Perigo de livros queimados na praça

Perigo de livros queimados na praça

"O perigo é que se estenda e a gente veja livros queimados em praça pública", diz Jeferson Tenório

Autor falou ao programa Timeline sobre a retirada da obra de escolas no Rio Grande do Sul e Paraná

06/03/2024

 

O escritor Jeferson Tenório, autor do livro O Avesso da Pele (2020), mostrou-se preocupado, durante entrevista ao programa Timeline, da Rádio Gaúcha, sobre os recentes casos de censura em relação à obra. De acordo com o autor, este é mais um caso na literatura, que "sempre sofreu ataques".

— O perigo é fazer com que isso se estenda e, daqui a pouco, a gente veja livros sendo queimados em praça pública — desabafa o escritor.
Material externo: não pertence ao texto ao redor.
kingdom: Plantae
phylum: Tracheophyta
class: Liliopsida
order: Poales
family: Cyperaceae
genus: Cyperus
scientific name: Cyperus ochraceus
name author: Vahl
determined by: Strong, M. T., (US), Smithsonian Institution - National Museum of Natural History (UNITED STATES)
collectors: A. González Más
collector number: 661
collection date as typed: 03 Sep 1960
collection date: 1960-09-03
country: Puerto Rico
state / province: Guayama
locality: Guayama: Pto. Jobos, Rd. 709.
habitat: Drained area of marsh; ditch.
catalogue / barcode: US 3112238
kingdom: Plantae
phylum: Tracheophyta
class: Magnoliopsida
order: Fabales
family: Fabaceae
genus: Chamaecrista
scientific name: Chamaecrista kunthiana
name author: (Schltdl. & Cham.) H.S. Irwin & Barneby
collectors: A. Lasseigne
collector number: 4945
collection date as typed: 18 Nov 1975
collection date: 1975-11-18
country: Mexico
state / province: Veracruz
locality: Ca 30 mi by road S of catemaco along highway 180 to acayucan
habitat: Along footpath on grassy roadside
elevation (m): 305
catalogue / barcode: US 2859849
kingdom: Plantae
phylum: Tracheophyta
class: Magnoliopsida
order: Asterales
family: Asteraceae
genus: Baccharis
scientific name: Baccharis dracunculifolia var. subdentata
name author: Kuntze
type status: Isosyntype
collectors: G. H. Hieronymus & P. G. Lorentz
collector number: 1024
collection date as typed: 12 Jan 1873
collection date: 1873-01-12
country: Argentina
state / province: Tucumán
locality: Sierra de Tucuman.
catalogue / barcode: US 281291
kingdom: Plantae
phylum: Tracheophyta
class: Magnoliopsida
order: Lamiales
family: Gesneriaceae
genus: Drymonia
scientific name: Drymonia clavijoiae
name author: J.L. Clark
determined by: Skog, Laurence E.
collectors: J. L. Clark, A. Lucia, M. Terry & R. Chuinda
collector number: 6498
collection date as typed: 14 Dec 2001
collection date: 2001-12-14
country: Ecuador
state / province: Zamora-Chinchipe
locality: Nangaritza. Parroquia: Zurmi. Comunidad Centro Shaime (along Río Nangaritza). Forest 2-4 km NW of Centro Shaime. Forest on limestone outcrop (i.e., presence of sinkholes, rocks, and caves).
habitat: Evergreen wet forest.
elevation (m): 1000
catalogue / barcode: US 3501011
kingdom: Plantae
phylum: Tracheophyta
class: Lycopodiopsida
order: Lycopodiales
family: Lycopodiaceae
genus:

Na semana passada, o livro O Avesso da Pele, publicado em 2020, foi removido da biblioteca de uma escola em Santa Cruz do Sul, no Vale do Rio Pardo, devido a críticas da diretora da instituição, alegando vocabulário de "baixo nível". Apesar do apoio da 6ª Coordenadoria Regional de Educação (CRE), a Secretaria Estadual de Educação (Seduc) reverteu essa decisão. Além disso, no estado do Paraná, o governo determinou o recolhimento da obra nas escolas estaduais, alegando a necessidade de análise devido a expressões, jargões e descrições de cenas consideradas inadequadas para menores de dezoito anos.

— O caso do Paraná é mais grave ainda porque a gente tem ali todas as informações e todos os indícios de uma atitude autoritária, muito exercida durante o regime militar — diz.

Na entrevista, o autor do livro ressaltou a importância de deixar a decisão, se os livros são adequados para uso ou não, nas mãos dos especialistas em educação e literatura.

— Nem a diretora e nem os pais têm condições pedagógicas para decidir o que os alunos devem ou não devem ler — afirma Tenório — Eu digo isso porque eu fui professor quase vinte anos em Porto Alegre, na Região Metropolitana, já enfrentei problemas como esse enquanto professor, de pais questionarem determinados livros. É uma coisa recorrente na escola — explica.

Tenório enfatizou que não se trata de uma obra sobre sexo — principal argumento apontado pelos pais que são contra esta leitura nas instituições de ensino  —, mas sim uma crítica à objetificação e sexualização das pessoas negras pela sociedade:

— As cenas de sexo não se sobrepõem ao que o livro realmente fala que é o racismo, a violência policial, o preconceito, a educação precarizada no Brasil.

Ele ainda defendeu a importância da literatura em abordar temas sensíveis e provocativos, ressaltando que é papel dos professores mediar essas discussões de forma adequada.

— Você não vai encontrar livros de qualidade que não tenham questões que vão incomodar o leitor. A literatura serve para isso, pra incomodar de fato. Agora, como isso é tratado na sala de aula e como isso vai ser levado pra sala de aula, depende da mediação do professor — diz em entrevista.

Sobre os casos de censura e recolhimento do O Avesso da Pele em escolas, Tenório mostrou aflição com a postura autoritária e conservadora adotada por algumas autoridades educacionais:

— A Constituição garante que o material que está na escola deve ser utilizado e não retirado. Nenhuma autoridade tem o poder de tirar livros ou qualquer tipo de material pedagógico da escola. Isso está na constituição.

Nascido no Rio de Janeiro, Jeferson Tenório é radicado em Porto Alegre e estreou na literatura com O beijo na parede (2013), eleito livro do ano pela Associação Gaúcha de Escritores. Ele também é autor de Estela sem Deus (2018) e O avesso da pele (2020), que venceu o Prêmio Jabuti em 2021 na categoria Romance Literário. Tenório foi patrono da Feira do Livro de Porto Alegre em 2020, o mais jovem escritor e o primeiro negro escolhido para o posto. Teve textos adaptados para o teatro e contos traduzidos para o inglês e o espanhol.